Fast forward another few years, through various short stories and collections and anthologies, and it’s time to write another novel. For some reason I let my best friend choose which one, and he tells me that it’s time to revisit that Leeds bedsit and the train and the body and Tom Fool. For the first time ever, I do some research, buying a couple of books on demonology and witchcraft, and I actually make notes. Eventually, though, I have to stop researching and start writing.
It comes easier this time, this unfolding world I’m creating; pieces that I knew were there fitting neatly with pieces that emerge during the writing, characters meshing, grace notes emerging from the noise. I write a lot in cafes in Lancaster, or on trains, and I get about a third of the way through and then I stop because I have a new collection to put together.
This intruder collection, Quiet Houses, functions almost like a novel. Check it out if you don’t believe me.
After Quiet Houses is done, my work decide to threaten me with redundancy and I go back to the novel, sitting in cafes, at my dining room table, on trains and once for three hours in a chair in the triage area of A&E waiting for a doctor to confirm I’d fractured my wrist, writing about demons and death and men trying to be good in a place of evil.

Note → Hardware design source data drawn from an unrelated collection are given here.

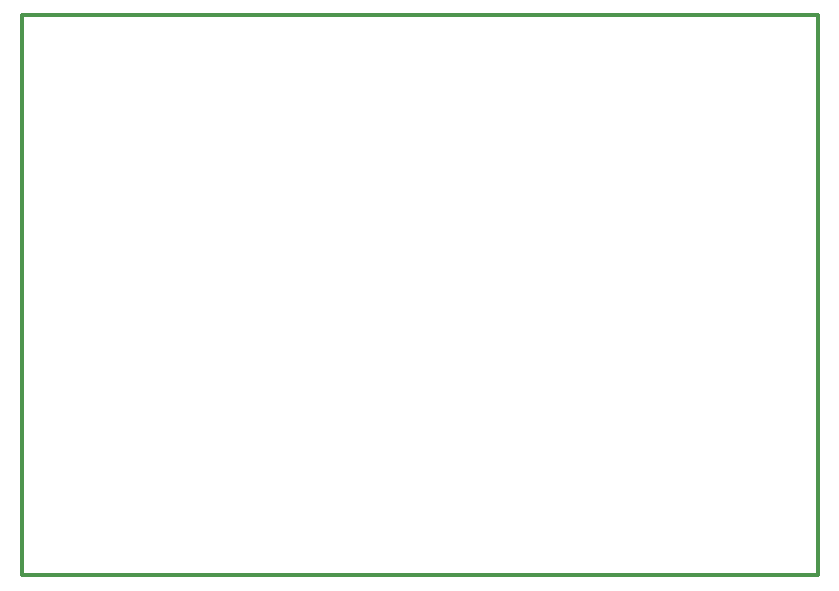
<source format=gko>
%FSLAX25Y25*%
%MOIN*%
G70*
G01*
G75*
G04 Layer_Color=16711935*
%ADD10C,0.01000*%
%ADD11C,0.05906*%
%ADD12R,0.05906X0.05906*%
%ADD13C,0.05512*%
%ADD14R,0.05906X0.05906*%
%ADD15R,0.07874X0.07874*%
%ADD16C,0.07874*%
%ADD17C,0.04724*%
%ADD18C,0.07284*%
%ADD19R,0.07284X0.07284*%
%ADD20C,0.04921*%
%ADD21R,0.04921X0.04921*%
%ADD22R,0.04921X0.04921*%
%ADD23O,0.07874X0.17716*%
%ADD24O,0.07874X0.15748*%
%ADD25O,0.15748X0.07874*%
%ADD26O,0.05906X0.17716*%
%ADD27O,0.15748X0.05906*%
%ADD28O,0.05906X0.15748*%
%ADD29C,0.03937*%
%ADD30C,0.02362*%
%ADD31C,0.00984*%
%ADD32C,0.00787*%
%ADD33C,0.00591*%
%ADD34R,0.11024X0.03150*%
%ADD35C,0.01181*%
D35*
X205118Y305118D02*
Y491732D01*
X470472D01*
Y305118D02*
Y491732D01*
X205118Y305118D02*
X470472D01*
M02*

</source>
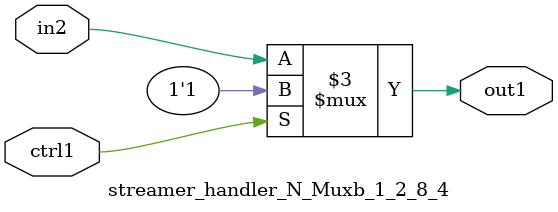
<source format=v>

`timescale 1ps / 1ps


module streamer_handler_N_Muxb_1_2_8_4( in2, ctrl1, out1 );

    input in2;
    input ctrl1;
    output out1;
    reg out1;

    
    // rtl_process:streamer_handler_N_Muxb_1_2_8_4/streamer_handler_N_Muxb_1_2_8_4_thread_1
    always @*
      begin : streamer_handler_N_Muxb_1_2_8_4_thread_1
        case (ctrl1) 
          1'b1: 
            begin
              out1 = 1'b1;
            end
          default: 
            begin
              out1 = in2;
            end
        endcase
      end

endmodule



</source>
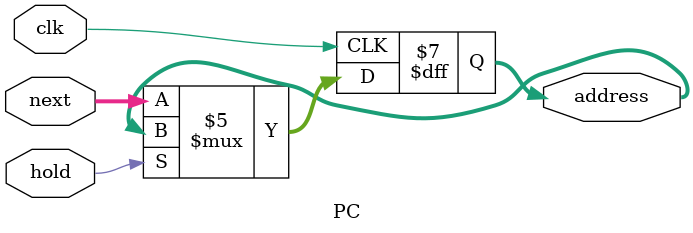
<source format=v>
`timescale 1ns / 1ps


module PC( input clk,hold,
           input [31:0] next,
           output reg [31:0] address);
        initial begin
           address<=32'b0;
           end
    always @(posedge clk) begin
    if(hold==1'b1)  address<=address;
    else address <= next;
        end

        
endmodule

</source>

It takes three more months, during which my redundancy is confirmed and I become self-employed by default, before the novel is completed. I leave it to percolate, write a couple of short stories, and then go back to it. I assume it needs lots of work, but it doesn’t; it’s surprisingly coherent and needs more cosmetic than structural adjustments. I make the tweaks and then leave it to percolate again.

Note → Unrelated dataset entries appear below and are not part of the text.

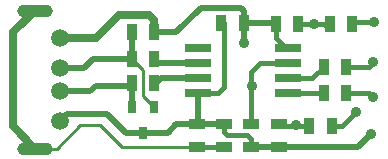
<source format=gbr>
G04 #@! TF.FileFunction,Copper,L1,Top,Signal*
%FSLAX46Y46*%
G04 Gerber Fmt 4.6, Leading zero omitted, Abs format (unit mm)*
G04 Created by KiCad (PCBNEW 4.0.1-3.201512221402+6198~38~ubuntu14.04.1-stable) date Tue 02 Feb 2016 05:40:22 PM CET*
%MOMM*%
G01*
G04 APERTURE LIST*
%ADD10C,0.020000*%
%ADD11C,1.500000*%
%ADD12O,3.000000X1.100000*%
%ADD13R,0.889000X1.397000*%
%ADD14R,0.800100X1.000760*%
%ADD15R,1.397000X0.889000*%
%ADD16R,2.200000X0.700000*%
%ADD17C,0.900000*%
%ADD18C,0.508000*%
%ADD19C,0.381000*%
%ADD20C,0.635000*%
%ADD21C,0.254000*%
G04 APERTURE END LIST*
D10*
D11*
X142969000Y-178857000D03*
X142969000Y-181357000D03*
X142969000Y-183357000D03*
X142969000Y-185857000D03*
D12*
X140869000Y-176507000D03*
X140869000Y-188207000D03*
D13*
X158521500Y-177557000D03*
X156616500Y-177557000D03*
D14*
X149969000Y-186856820D03*
X149016500Y-184657180D03*
X150921500Y-184657180D03*
D13*
X150921500Y-178357000D03*
X149016500Y-178357000D03*
X149016500Y-180607000D03*
X150921500Y-180607000D03*
X149016500Y-182657000D03*
X150921500Y-182657000D03*
D15*
X159131000Y-186118500D03*
X159131000Y-188023500D03*
D13*
X161216500Y-177657000D03*
X163121500Y-177657000D03*
X165766500Y-177607000D03*
X167671500Y-177607000D03*
X165952500Y-186250000D03*
X164047500Y-186250000D03*
D15*
X161469000Y-186154500D03*
X161469000Y-188059500D03*
X154559000Y-188023500D03*
X154559000Y-186118500D03*
D16*
X154659000Y-179702000D03*
X154659000Y-180972000D03*
X154659000Y-182242000D03*
X154659000Y-183512000D03*
X162279000Y-183512000D03*
X162279000Y-182242000D03*
X162279000Y-180972000D03*
X162279000Y-179702000D03*
D15*
X156845000Y-188023500D03*
X156845000Y-186118500D03*
D13*
X165297500Y-183500000D03*
X167202500Y-183500000D03*
X165297500Y-181250000D03*
X167202500Y-181250000D03*
D17*
X158500000Y-179250000D03*
X169250000Y-187000000D03*
X159169000Y-182857000D03*
X162900000Y-186200000D03*
X164469000Y-177657000D03*
X169500000Y-177500000D03*
X167969000Y-185107000D03*
X169469000Y-183857000D03*
X169469000Y-180857000D03*
D18*
X158500000Y-179250000D02*
X158500000Y-177578500D01*
D19*
X158500000Y-177578500D02*
X158521500Y-177557000D01*
X162279000Y-179702000D02*
X162114000Y-179702000D01*
X162114000Y-179702000D02*
X161216500Y-178804500D01*
X161216500Y-178804500D02*
X161216500Y-177657000D01*
D18*
X158521500Y-177557000D02*
X161116500Y-177557000D01*
D19*
X161116500Y-177557000D02*
X161216500Y-177657000D01*
D18*
X158521500Y-177557000D02*
X158521500Y-176509500D01*
X152769000Y-178357000D02*
X150921500Y-178357000D01*
X154869000Y-176257000D02*
X152769000Y-178357000D01*
X158269000Y-176257000D02*
X154869000Y-176257000D01*
X158521500Y-176509500D02*
X158269000Y-176257000D01*
X162279000Y-179702000D02*
X161414000Y-179702000D01*
D19*
X162421500Y-179559500D02*
X162279000Y-179702000D01*
D20*
X142969000Y-178857000D02*
X145969000Y-178857000D01*
X150921500Y-177309500D02*
X150921500Y-178357000D01*
X150469000Y-176857000D02*
X150921500Y-177309500D01*
X147969000Y-176857000D02*
X150469000Y-176857000D01*
X145969000Y-178857000D02*
X147969000Y-176857000D01*
D18*
X161469000Y-188059500D02*
X168190500Y-188059500D01*
X168190500Y-188059500D02*
X169250000Y-187000000D01*
X159131000Y-188023500D02*
X161433000Y-188023500D01*
D19*
X161433000Y-188023500D02*
X161469000Y-188059500D01*
X154659000Y-183512000D02*
X156314000Y-183512000D01*
X156866500Y-182959500D02*
X156866500Y-177557000D01*
X156314000Y-183512000D02*
X156866500Y-182959500D01*
X159131000Y-188023500D02*
X159131000Y-187419000D01*
X156845000Y-186833000D02*
X156845000Y-186118500D01*
X157069000Y-187057000D02*
X156845000Y-186833000D01*
X158769000Y-187057000D02*
X157069000Y-187057000D01*
X159131000Y-187419000D02*
X158769000Y-187057000D01*
X158877000Y-188023500D02*
X159131000Y-188023500D01*
D18*
X149969000Y-186856820D02*
X152069180Y-186856820D01*
X152069180Y-186856820D02*
X152807500Y-186118500D01*
X152807500Y-186118500D02*
X154559000Y-186118500D01*
X154659000Y-186018500D02*
X154559000Y-186118500D01*
X154559000Y-186118500D02*
X156845000Y-186118500D01*
X154659000Y-183512000D02*
X154659000Y-186018500D01*
X142969000Y-185857000D02*
X143569000Y-185257000D01*
X148568820Y-186856820D02*
X149969000Y-186856820D01*
X146969000Y-185257000D02*
X148568820Y-186856820D01*
X143569000Y-185257000D02*
X146969000Y-185257000D01*
X149016500Y-182657000D02*
X149016500Y-184657180D01*
X142969000Y-183357000D02*
X145469000Y-183357000D01*
X145469000Y-183357000D02*
X145969000Y-182857000D01*
X145969000Y-182857000D02*
X149016500Y-182857000D01*
D21*
X150921500Y-184657180D02*
X149969000Y-183704680D01*
X149969000Y-181559500D02*
X149016500Y-180607000D01*
X149969000Y-183704680D02*
X149969000Y-181559500D01*
D18*
X149016500Y-178357000D02*
X149016500Y-180607000D01*
X149016500Y-180607000D02*
X145719000Y-180607000D01*
X145719000Y-180607000D02*
X144969000Y-181357000D01*
X144969000Y-181357000D02*
X142969000Y-181357000D01*
X154659000Y-180972000D02*
X151286500Y-180972000D01*
X151286500Y-180972000D02*
X150921500Y-180607000D01*
X154659000Y-182242000D02*
X151536500Y-182242000D01*
X151536500Y-182242000D02*
X150921500Y-182857000D01*
D19*
X159169000Y-182857000D02*
X159131000Y-182857000D01*
X159131000Y-182857000D02*
X159169000Y-182857000D01*
X159169000Y-182857000D02*
X159131000Y-182857000D01*
X159131000Y-186118500D02*
X159131000Y-182857000D01*
X159131000Y-182857000D02*
X159131000Y-181695000D01*
X159854000Y-180972000D02*
X162279000Y-180972000D01*
X159131000Y-181695000D02*
X159854000Y-180972000D01*
D21*
X162900000Y-186200000D02*
X162900000Y-186250000D01*
X162900000Y-186250000D02*
X162900000Y-186200000D01*
X162900000Y-186200000D02*
X162900000Y-186250000D01*
D19*
X164047500Y-186250000D02*
X162900000Y-186250000D01*
X162900000Y-186250000D02*
X161564500Y-186250000D01*
X161564500Y-186250000D02*
X161469000Y-186154500D01*
X163121500Y-177657000D02*
X164469000Y-177657000D01*
X164469000Y-177657000D02*
X165316500Y-177657000D01*
X165316500Y-177657000D02*
X165766500Y-178107000D01*
D21*
X165766500Y-178107000D02*
X165719000Y-178107000D01*
D19*
X169500000Y-177500000D02*
X167778500Y-177500000D01*
X167778500Y-177500000D02*
X167671500Y-177607000D01*
X165952500Y-186250000D02*
X166826000Y-186250000D01*
X166826000Y-186250000D02*
X167969000Y-185107000D01*
X167202500Y-183500000D02*
X169112000Y-183500000D01*
X169112000Y-183500000D02*
X169469000Y-183857000D01*
X167202500Y-181250000D02*
X169076000Y-181250000D01*
X169076000Y-181250000D02*
X169469000Y-180857000D01*
X162279000Y-183512000D02*
X162291000Y-183500000D01*
X162291000Y-183500000D02*
X165297500Y-183500000D01*
X162279000Y-182242000D02*
X164305500Y-182242000D01*
X164305500Y-182242000D02*
X165297500Y-181250000D01*
D21*
X154559000Y-188023500D02*
X148185500Y-188023500D01*
X142669000Y-188207000D02*
X144669000Y-186207000D01*
X144669000Y-186207000D02*
X146369000Y-186207000D01*
X140869000Y-188207000D02*
X142669000Y-188207000D01*
X148185500Y-188023500D02*
X146369000Y-186207000D01*
D19*
X156845000Y-188023500D02*
X154559000Y-188023500D01*
D20*
X140869000Y-176507000D02*
X140819000Y-176507000D01*
X140819000Y-176507000D02*
X138969000Y-178357000D01*
X138969000Y-178357000D02*
X138969000Y-186107000D01*
X138969000Y-186107000D02*
X138969000Y-186307000D01*
X138969000Y-186307000D02*
X140869000Y-188207000D01*
M02*

</source>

Which brings us to pretty much this point. I recently took the novel back out of the drawer and gave it one last polish and sent it off. I’m not telling you where to. Not yet. Not because I’m a tease but for the same reason I’m not telling you anything much about the plot; because I don’t want to jinx the bugger.
I will tell you that it’s currently entitled The Sorrowful, and it’s a sprawling horror disguised as a thriller set in an idiosyncratic version of Hell (see, if you’ve been paying attention, you’ll see a link to my opening pun. How do I do it, you ask? I’m a writer!). Tom Fool is a character in it, as are sundry other humans, demons and less identifiable things. There’s death, and there’s more death. It’s bleak.
“It’s a sprawling horror disguised as a thriller set in an idiosyncratic version of Hell”
So, what next? Well, we wait. I have other stories to do and I have several ideas for the next novel – I’ve got the bug now, I’ve enjoyed writing The Sorrowful immensely and I want to do it again. I haven’t decided which one I’m going to do yet; two include a character from Quiet Houses who I like an awful lot and want to visit again, one may be a sequel to The Sorrowful or may not be and one’s just sodding weird. I’ve lost some weight, bought a new waistcoat and have some teaching gigs coming up that I’ll maybe talk about here.
It’s taken me over seventeen years, but I’ve finished the novel that I started in Leeds at a point in my life that is now absolutely passed and gone and cold; man, that feels good.